17 – Initially, George Lucas briefly considered Orson Welles to be the voice of Darth Vader.
18 – Remember the trash compactor scene in the film? The crew never did get the stench out of the Chewbacca costume. I really feel bad for the actor who had to wear that thing after that scene. Speaking of which...
19 - ...the actor that played Chewbacca, Peter Mayhew, was working as a hospital orderly at the time he was cast as Chewbacca. The minute he stood up and revealed his 7’2” frame, Lucas hired him on the spot.
20 – Mark Hamill ended up popping a blood vessel in his face while shooting the trash compactor scene (he held his breath too long), and all subsequent scenes were shot on one side of Mark’s face.
21 – Peter Cushing (Grand Moff Tarkin) was supposed to wear boots as part of his costume, but they did not fit. So, in the majority of his scenes, he wore soft, fuzzy slippers.

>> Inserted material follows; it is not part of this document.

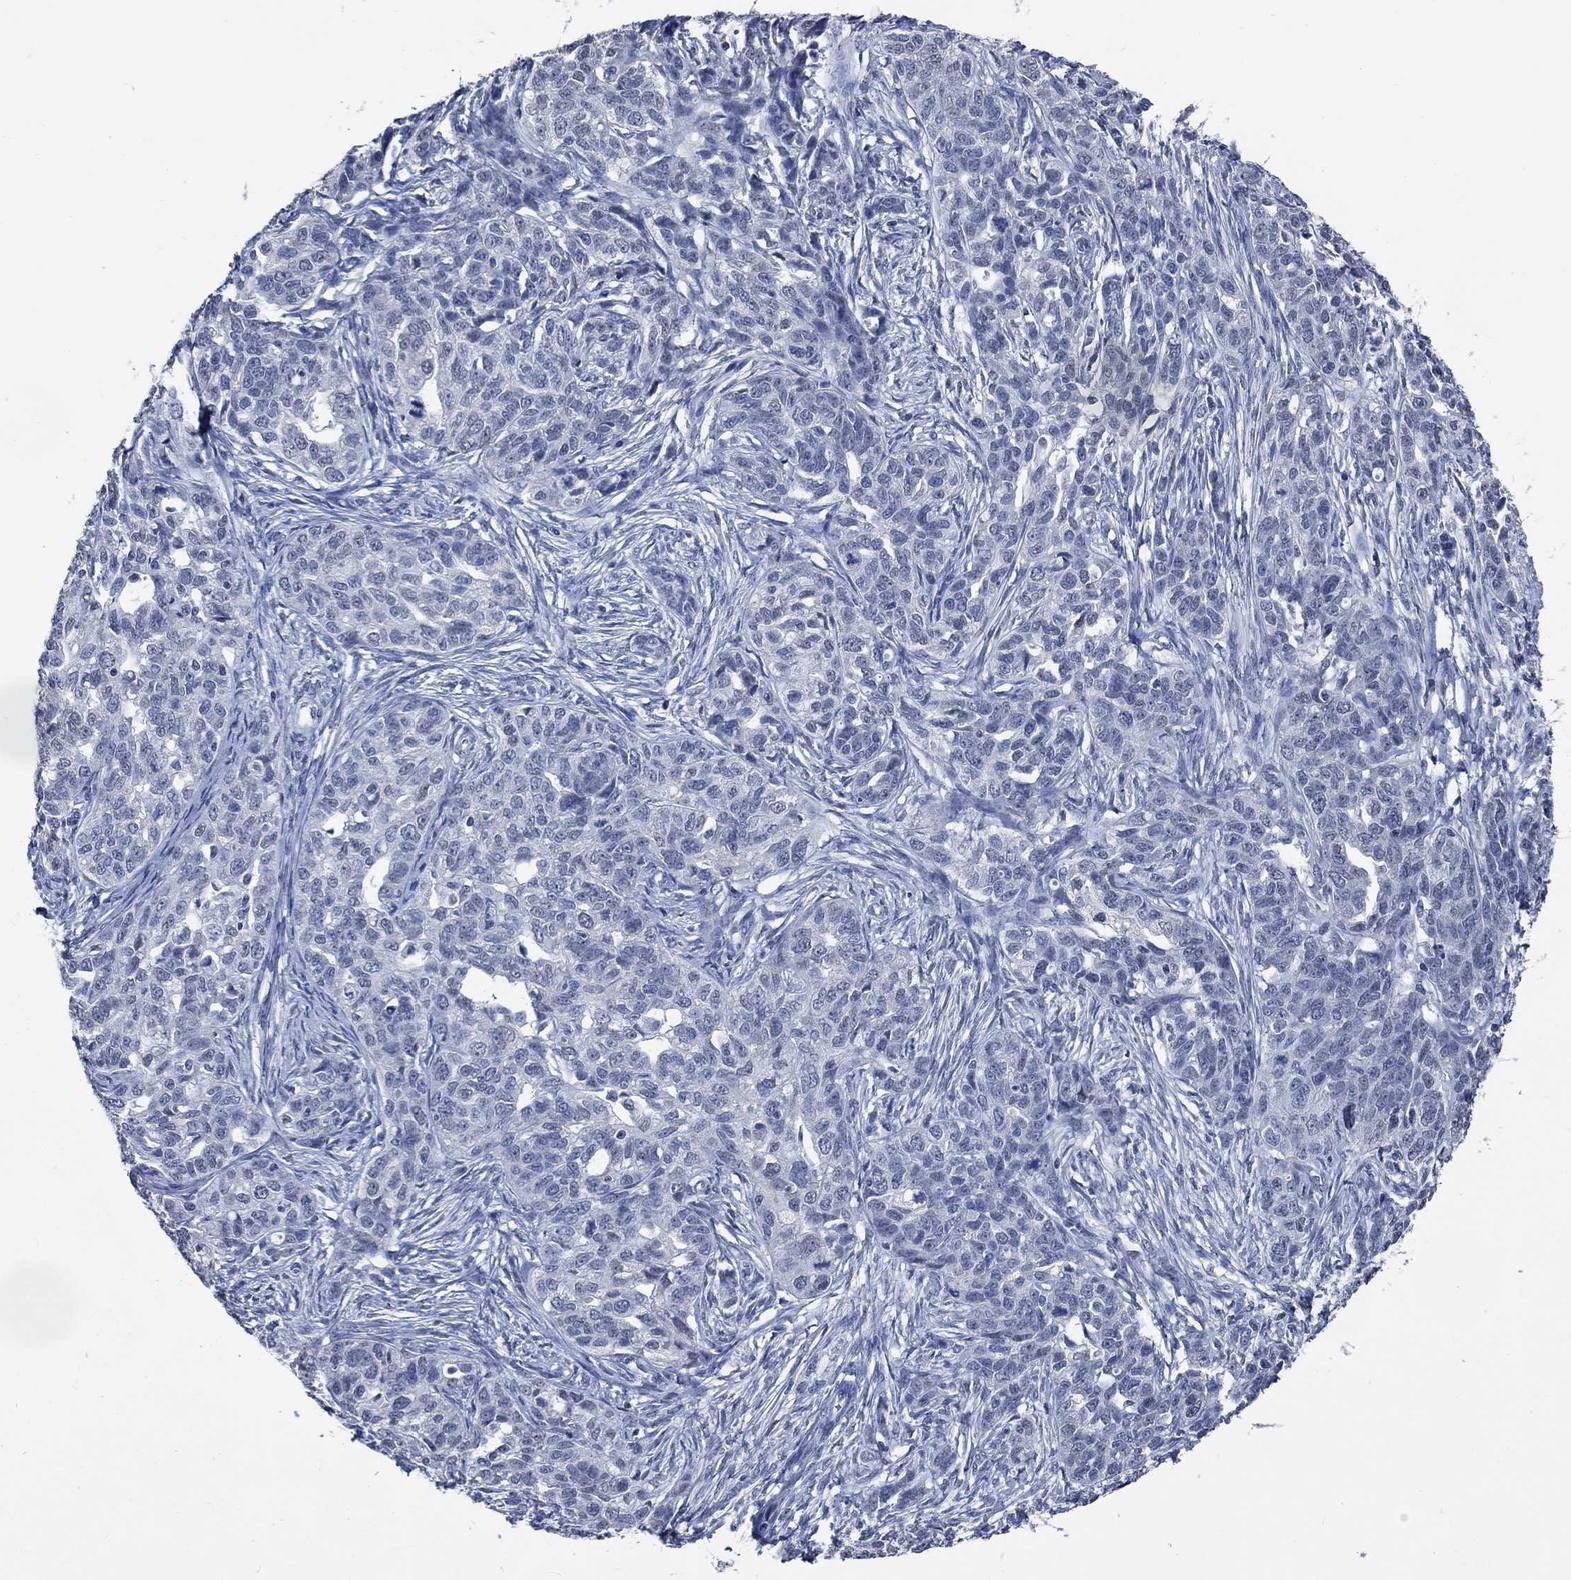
{"staining": {"intensity": "negative", "quantity": "none", "location": "none"}, "tissue": "ovarian cancer", "cell_type": "Tumor cells", "image_type": "cancer", "snomed": [{"axis": "morphology", "description": "Cystadenocarcinoma, serous, NOS"}, {"axis": "topography", "description": "Ovary"}], "caption": "This is an immunohistochemistry image of ovarian cancer (serous cystadenocarcinoma). There is no expression in tumor cells.", "gene": "OBSCN", "patient": {"sex": "female", "age": 71}}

22 – The Tatooine scenes were filmed in Tunisia, and were filled with some delay, as sandstorms ended up destroying several of the Tatooine sets.
23 – Luke Skywalkers’ original name was slated to be Luke Starkiller.
24 – Despite playing the same character in the film, David Prowse and James Earl Jones have not yet met each other.
25 – Alec Guinness did not exactly enjoy the Star Wars experience. He reportedly did not even read any Star Wars fan mail!